"""

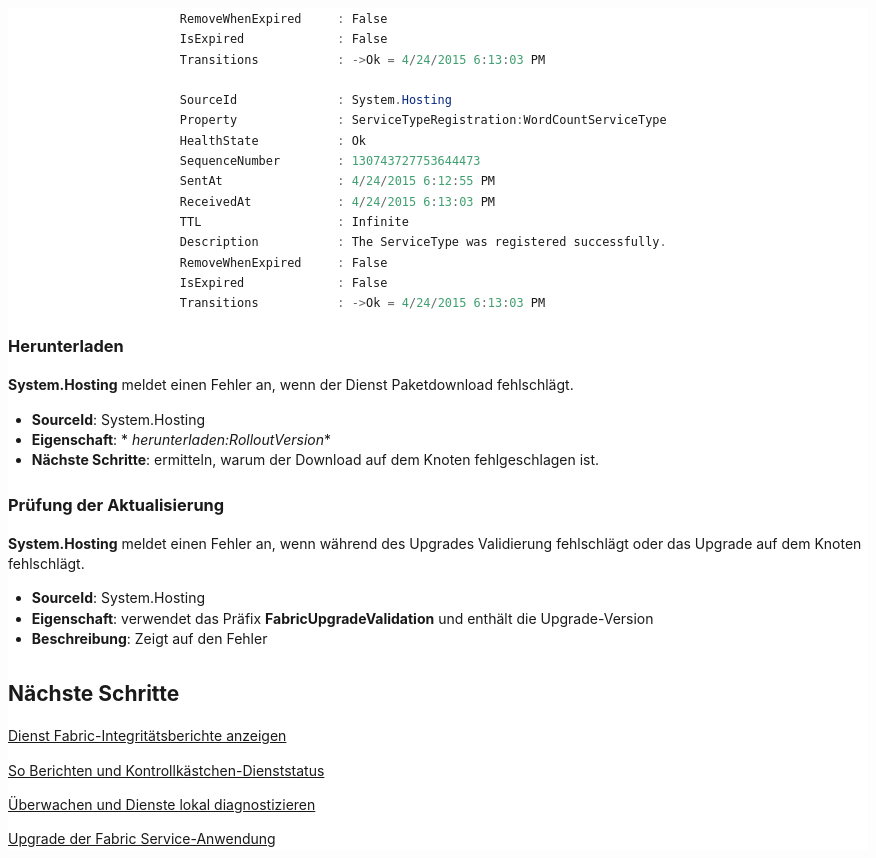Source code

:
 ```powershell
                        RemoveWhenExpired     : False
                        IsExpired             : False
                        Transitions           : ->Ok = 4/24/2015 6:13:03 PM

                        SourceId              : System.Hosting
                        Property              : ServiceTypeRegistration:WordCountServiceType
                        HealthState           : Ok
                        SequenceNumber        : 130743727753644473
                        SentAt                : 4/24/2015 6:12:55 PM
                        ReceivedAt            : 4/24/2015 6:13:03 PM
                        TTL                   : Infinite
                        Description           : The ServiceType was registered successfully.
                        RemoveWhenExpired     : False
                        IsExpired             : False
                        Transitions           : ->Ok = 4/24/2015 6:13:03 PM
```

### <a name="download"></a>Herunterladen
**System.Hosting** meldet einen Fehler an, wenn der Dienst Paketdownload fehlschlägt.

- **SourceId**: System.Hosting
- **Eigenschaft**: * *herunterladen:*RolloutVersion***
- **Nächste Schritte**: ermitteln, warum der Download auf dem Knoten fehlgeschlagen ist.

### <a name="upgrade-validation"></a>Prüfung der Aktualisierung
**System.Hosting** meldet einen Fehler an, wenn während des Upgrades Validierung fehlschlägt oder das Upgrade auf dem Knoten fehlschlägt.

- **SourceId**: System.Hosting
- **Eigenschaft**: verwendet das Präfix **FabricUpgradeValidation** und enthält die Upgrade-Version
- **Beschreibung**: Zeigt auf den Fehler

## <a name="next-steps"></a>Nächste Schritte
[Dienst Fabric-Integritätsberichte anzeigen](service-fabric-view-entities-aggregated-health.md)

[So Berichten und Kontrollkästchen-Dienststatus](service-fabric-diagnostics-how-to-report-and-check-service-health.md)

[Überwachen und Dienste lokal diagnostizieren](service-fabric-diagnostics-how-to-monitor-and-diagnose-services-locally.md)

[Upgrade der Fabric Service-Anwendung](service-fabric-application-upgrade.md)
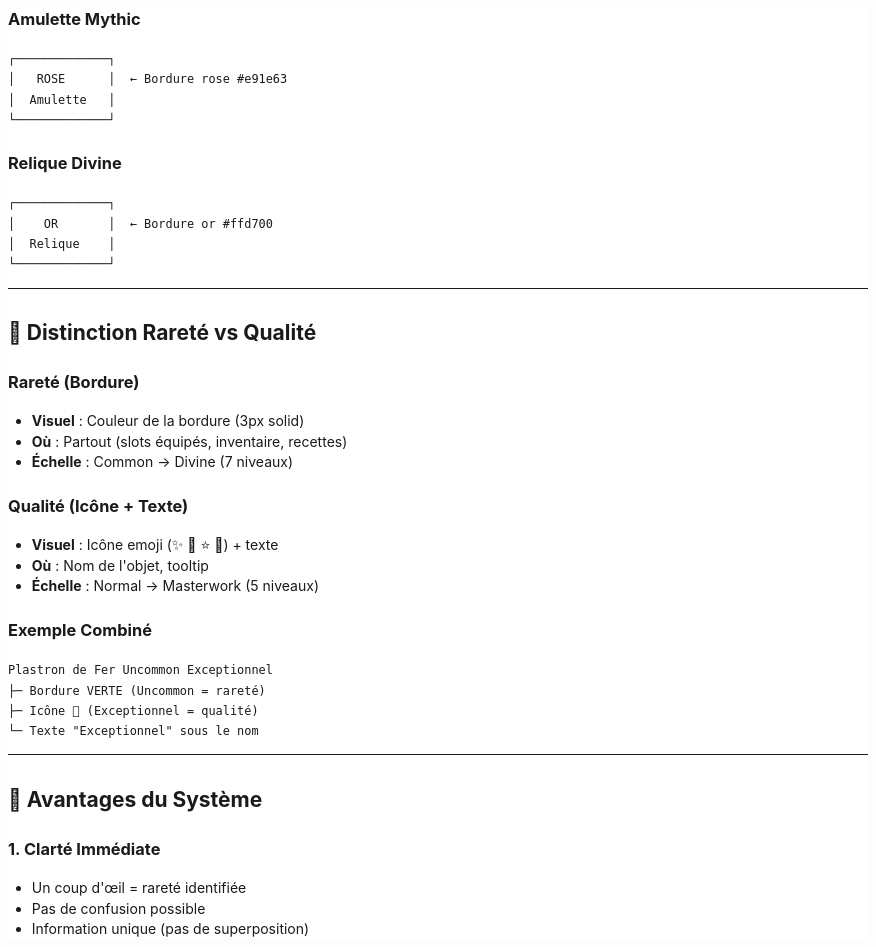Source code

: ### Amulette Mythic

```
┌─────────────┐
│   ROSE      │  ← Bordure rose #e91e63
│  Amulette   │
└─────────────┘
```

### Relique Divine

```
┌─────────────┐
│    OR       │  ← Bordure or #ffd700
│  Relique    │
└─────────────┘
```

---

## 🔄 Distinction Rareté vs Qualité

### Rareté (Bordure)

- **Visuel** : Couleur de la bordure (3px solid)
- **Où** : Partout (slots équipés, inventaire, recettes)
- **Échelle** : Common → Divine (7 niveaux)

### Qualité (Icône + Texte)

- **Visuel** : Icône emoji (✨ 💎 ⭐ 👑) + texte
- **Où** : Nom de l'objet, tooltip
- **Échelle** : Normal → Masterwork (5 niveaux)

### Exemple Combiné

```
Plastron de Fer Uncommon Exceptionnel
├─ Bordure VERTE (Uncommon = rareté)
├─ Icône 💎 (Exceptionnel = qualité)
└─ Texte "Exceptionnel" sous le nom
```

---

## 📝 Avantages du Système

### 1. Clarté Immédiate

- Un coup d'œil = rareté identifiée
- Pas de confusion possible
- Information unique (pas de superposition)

"""
"""

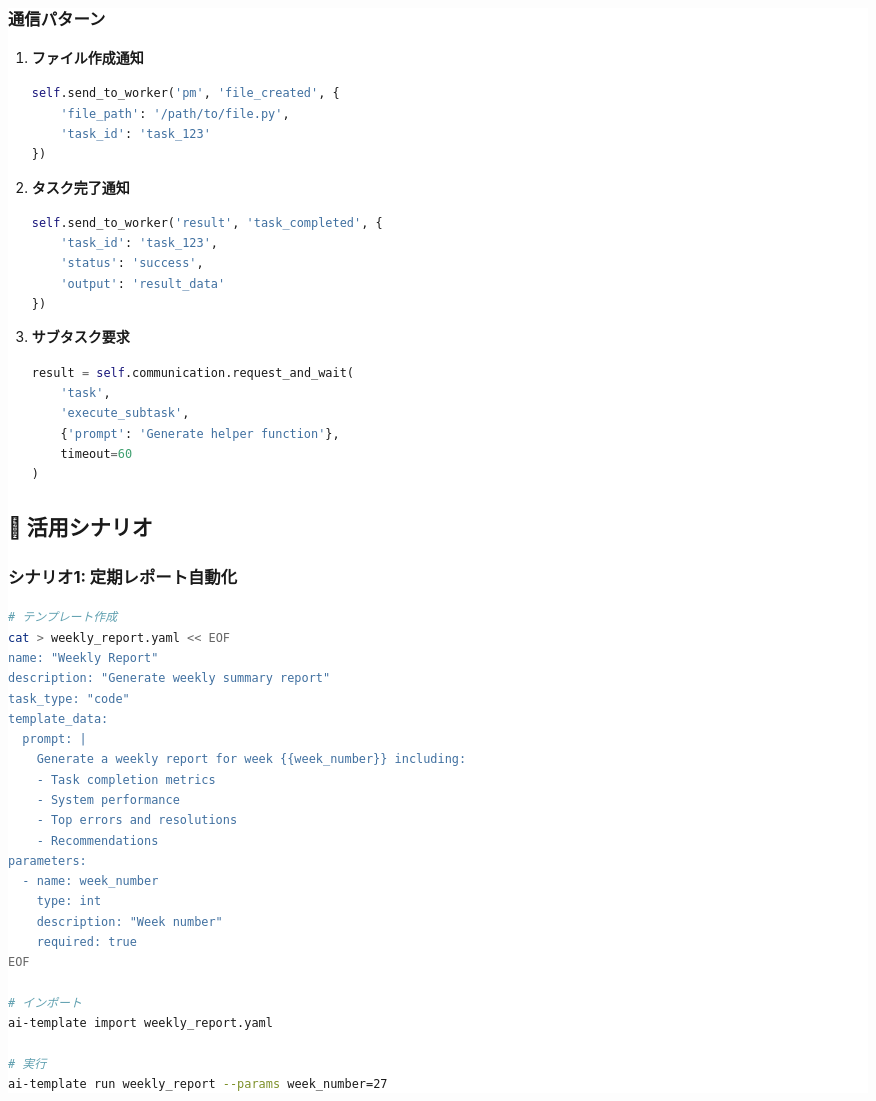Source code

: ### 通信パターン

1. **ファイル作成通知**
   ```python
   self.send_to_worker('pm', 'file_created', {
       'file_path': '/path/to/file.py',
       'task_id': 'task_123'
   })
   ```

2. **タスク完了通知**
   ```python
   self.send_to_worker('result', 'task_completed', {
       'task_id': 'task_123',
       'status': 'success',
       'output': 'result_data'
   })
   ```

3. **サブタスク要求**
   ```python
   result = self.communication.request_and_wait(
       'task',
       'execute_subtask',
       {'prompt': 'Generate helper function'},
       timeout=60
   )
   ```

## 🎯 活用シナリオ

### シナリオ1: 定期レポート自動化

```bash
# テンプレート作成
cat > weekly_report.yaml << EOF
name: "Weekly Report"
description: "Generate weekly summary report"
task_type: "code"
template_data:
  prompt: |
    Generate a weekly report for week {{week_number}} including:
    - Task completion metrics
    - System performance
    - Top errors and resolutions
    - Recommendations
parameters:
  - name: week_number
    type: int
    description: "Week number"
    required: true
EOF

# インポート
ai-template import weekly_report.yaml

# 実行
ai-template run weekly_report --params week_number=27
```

"""

— WHAT YOU HAVE TO DO —
List, from the entries above, every line in which the word "name" shows up.

— SOLUTION —
### <a name="download"></a>Herunterladen
### <a name="upgrade-validation"></a>Prüfung der Aktualisierung
## <a name="next-steps"></a>Nächste Schritte
name: "Weekly Report"
  - name: week_number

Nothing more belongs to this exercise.